## [Aim of the exercise]
Search the entries below for "image", and copy each line where it appears.

## [Provided records]
________________________

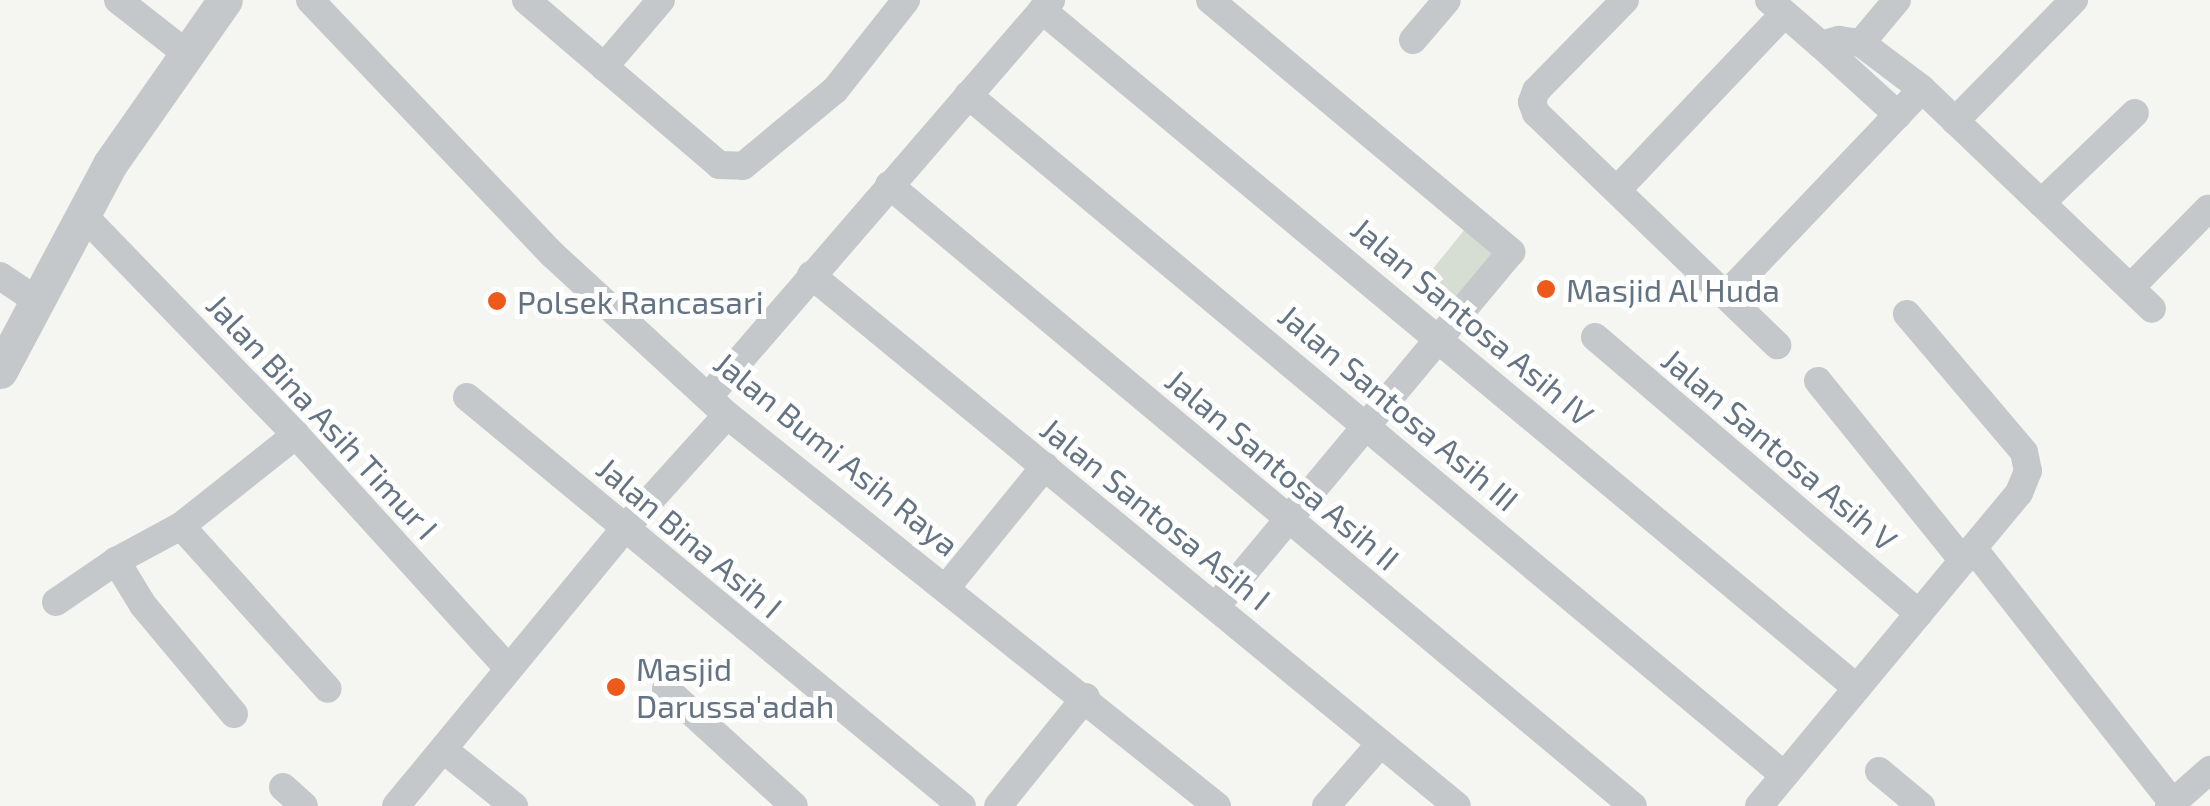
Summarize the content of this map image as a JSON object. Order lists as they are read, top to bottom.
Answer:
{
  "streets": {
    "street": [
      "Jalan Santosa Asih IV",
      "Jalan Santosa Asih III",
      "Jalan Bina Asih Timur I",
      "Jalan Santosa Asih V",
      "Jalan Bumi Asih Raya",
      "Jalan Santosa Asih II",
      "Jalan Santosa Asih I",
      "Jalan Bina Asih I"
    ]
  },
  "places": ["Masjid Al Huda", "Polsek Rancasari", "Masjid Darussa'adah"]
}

________________________

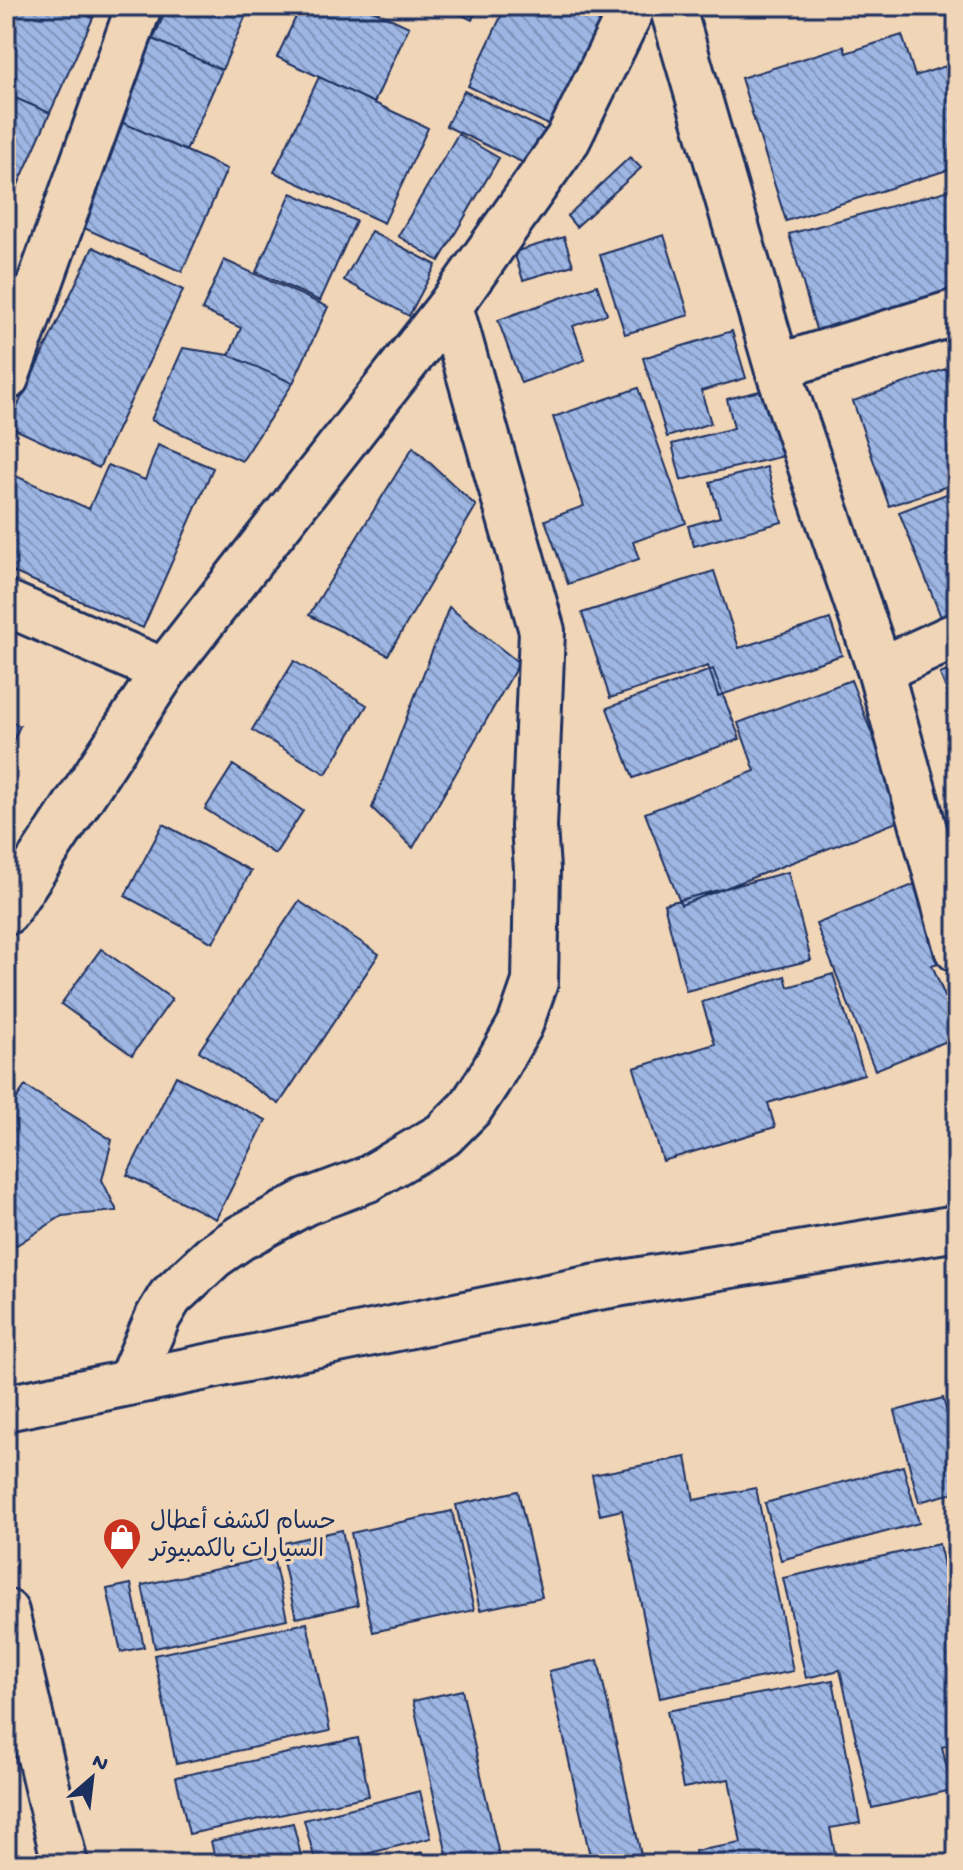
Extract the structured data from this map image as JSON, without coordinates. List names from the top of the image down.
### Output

________________________

## [Answer area]
Summarize the content of this map image as a JSON object. Order lists as they are read, top to bottom.
Extract the structured data from this map image as JSON, without coordinates. List names from the top of the image down.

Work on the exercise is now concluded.